La pitié comme perversion

Or, bien souvent, nos contemporains "dérapent" du compatissant vers le compassionnel, pervertissant leur "sensibilité" en "sensiblerie" et leur compassion en pitié. Et une bonne partie de l’essai analyse comment "un certain universalisme compassionnel, retourné contre ses propres fondements, peut se muer en simulacre de la reconnaissance de l’autre". Nos sociétés du spectacle nous donnent à voir un déferlement d’images de misères, qui empêchent finalement l’action politique, paralysant les défavorisés dans leur situation de paria – et pire, les faisant culpabiliser d’y rester. Du côté des citoyens compatissants, on suscite un tel maelström de sentiments nombreux et éphémères, qu’ils s’évaporent avant même que ces hommes puissent engager une action politique en faveur de ceux pour qui ils éprouvent de la compassion, c'est-à-dire au sens étymologique : ceux avec qui ils souffrent. Ou plutôt avec qui ils n’ont plus le temps de souffrir puisqu’on leur présente immédiatement d’autres souffrances. L’auteur donne l’exemple du logement social et considère l’action de l’Abbé Pierre, tout comme celle des "Enfants de Don Quichotte", pour démontrer avec clarté que si de manière privée, des dons ont été faits, "jamais cette insurrection de la bonté ne se transforma en politique publique". La mise en scène spectaculaire mais politiquement nulle de telles campagnes sociales prouve bien la thèse de l’auteur : "la pitié conditionne, au titre de disposition subjective, l’entrée dans la communauté politique. Mais si la pitié dispose à la communauté, elle ne vient pas en lieu et place des institutions."


La prudence chez les modernes

Comment faire alors pour que la compassion ne dérive pas en pitié, et soit le ressort d’une véritable politique ? Opposant cet instantané stérile de l’image à la catharsis, telle que la définit Aristote dans sa Poétique, Myriam Revault d’Allonnes donne une lecture politique de la catharsis.

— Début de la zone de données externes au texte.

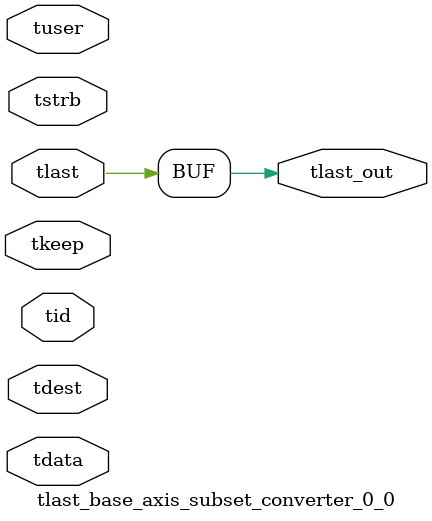
<source format=v>


`timescale 1ps/1ps

module tlast_base_axis_subset_converter_0_0 #
(
parameter C_S_AXIS_TID_WIDTH   = 1,
parameter C_S_AXIS_TUSER_WIDTH = 0,
parameter C_S_AXIS_TDATA_WIDTH = 0,
parameter C_S_AXIS_TDEST_WIDTH = 0
)
(
input  [(C_S_AXIS_TID_WIDTH   == 0 ? 1 : C_S_AXIS_TID_WIDTH)-1:0       ] tid,
input  [(C_S_AXIS_TDATA_WIDTH == 0 ? 1 : C_S_AXIS_TDATA_WIDTH)-1:0     ] tdata,
input  [(C_S_AXIS_TUSER_WIDTH == 0 ? 1 : C_S_AXIS_TUSER_WIDTH)-1:0     ] tuser,
input  [(C_S_AXIS_TDEST_WIDTH == 0 ? 1 : C_S_AXIS_TDEST_WIDTH)-1:0     ] tdest,
input  [(C_S_AXIS_TDATA_WIDTH/8)-1:0 ] tkeep,
input  [(C_S_AXIS_TDATA_WIDTH/8)-1:0 ] tstrb,
input  [0:0]                                                             tlast,
output                                                                   tlast_out
);

assign tlast_out = {tlast};

endmodule


</source>
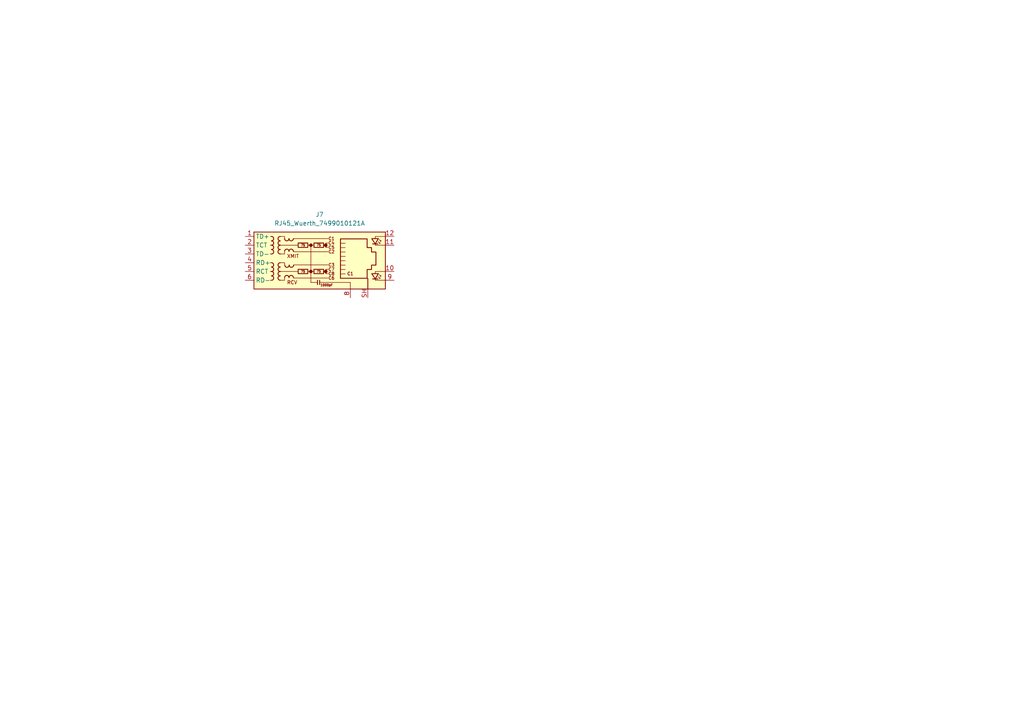
<source format=kicad_sch>
(kicad_sch
	(version 20231120)
	(generator "eeschema")
	(generator_version "8.0")
	(uuid "3b27a874-50b3-466f-80e7-2f135172bf11")
	(paper "A4")
	
	(symbol
		(lib_id "Connector:RJ45_Wuerth_7499010121A")
		(at 91.44 76.2 0)
		(unit 1)
		(exclude_from_sim no)
		(in_bom yes)
		(on_board yes)
		(dnp no)
		(fields_autoplaced yes)
		(uuid "791e67e6-2d29-497e-8e7b-b9c451ea4924")
		(property "Reference" "J7"
			(at 92.71 62.23 0)
			(effects
				(font
					(size 1.27 1.27)
				)
			)
		)
		(property "Value" "RJ45_Wuerth_7499010121A"
			(at 92.71 64.77 0)
			(effects
				(font
					(size 1.27 1.27)
				)
			)
		)
		(property "Footprint" "Connector_RJ:RJ45_Wuerth_7499010121A_Horizontal"
			(at 91.44 63.5 0)
			(effects
				(font
					(size 1.27 1.27)
				)
				(hide yes)
			)
		)
		(property "Datasheet" "http://katalog.we-online.de/pbs/datasheet/7499010121A.pdf"
			(at 91.44 59.69 0)
			(effects
				(font
					(size 1.27 1.27)
				)
				(justify top)
				(hide yes)
			)
		)
		(property "Description" "LAN Transformer Jack, RJ45, 10/100 BaseT"
			(at 91.44 76.2 0)
			(effects
				(font
					(size 1.27 1.27)
				)
				(hide yes)
			)
		)
		(pin "10"
			(uuid "355f2bd1-abb9-40e5-9366-d9f67bb57a67")
		)
		(pin "2"
			(uuid "c8759159-836c-4bee-8ebb-f35f0c21d8a8")
		)
		(pin "12"
			(uuid "a8c05629-2929-45b6-b8bc-9b20a73265b3")
		)
		(pin "11"
			(uuid "282d1d62-1ecd-4d45-b739-1a0ede1265e6")
		)
		(pin "3"
			(uuid "2a833e56-01f6-49ac-9681-c2e4d2034d80")
		)
		(pin "1"
			(uuid "84ec8826-5a06-4450-98e3-7bdaaf2aeb8d")
		)
		(pin "9"
			(uuid "c7910753-b8e1-4f52-8521-e8f92fbcfe92")
		)
		(pin "8"
			(uuid "5ad32eee-fb00-450b-82e3-39b903612ba7")
		)
		(pin "5"
			(uuid "9046bfcf-0e38-49b3-96e0-0153dccfa79d")
		)
		(pin "4"
			(uuid "cd2bb279-209b-4292-a9c8-af4dc4619f51")
		)
		(pin "7"
			(uuid "15dbfb4a-b604-49c8-969f-a2d541fbe30b")
		)
		(pin "SH"
			(uuid "9ea4e504-b2e4-4119-bc8d-708f966161fa")
		)
		(pin "6"
			(uuid "01a167a5-cc14-4dee-841b-1b45df84ac9b")
		)
		(instances
			(project "Weather"
				(path "/4bc9f80e-0a24-4618-ba5d-3a118070c43e/cfb30061-fc07-4cd8-8e3d-15f9438a61ce"
					(reference "J7")
					(unit 1)
				)
			)
		)
	)
)
</source>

Elle définit ainsi quels sont les tenants moraux et esthétiques d’une identification réussie, aboutissant à une action politique en faveur de ceux avec lesquels on compatit. Rester dans la compassion sans sombrer dans la pitié relève d’un effort personnel pour garder le cap. Il s’agit de faire usage d’une sagesse pratique qui permet d’éviter les excès de sentimentalité, afin de conserver une juste distance à l’autre et le respect de sa singularité. Ici, Myriam Revault d’Allonnes rejoint le concept de deînon, qu’elle avait développé dans Ce que l’homme fait à l’homme. Index, matrice et ressort de la sagesse pratique (ou phronesis), le deînon "implique la terreur de l’excès". Mais aussi "l’ingéniosité". En effet, le mécanisme de la prudence est loin d’être synonyme d’immobilité, puisque la force de l’homme est de réactualiser par l’imagination sa compassion, puis d’utiliser sa raison, avant d’en appeler aux institutions par l’action. Enfin, dans le dernier chapitre du livre, "Éprouver et agir", Myriam Revault d’Allonnes conclut que la compassion est un mode de connaissance indispensable, mais qu’elle nécessite la mise à distance et la durée que lui confère l’intervention de "justes institutions".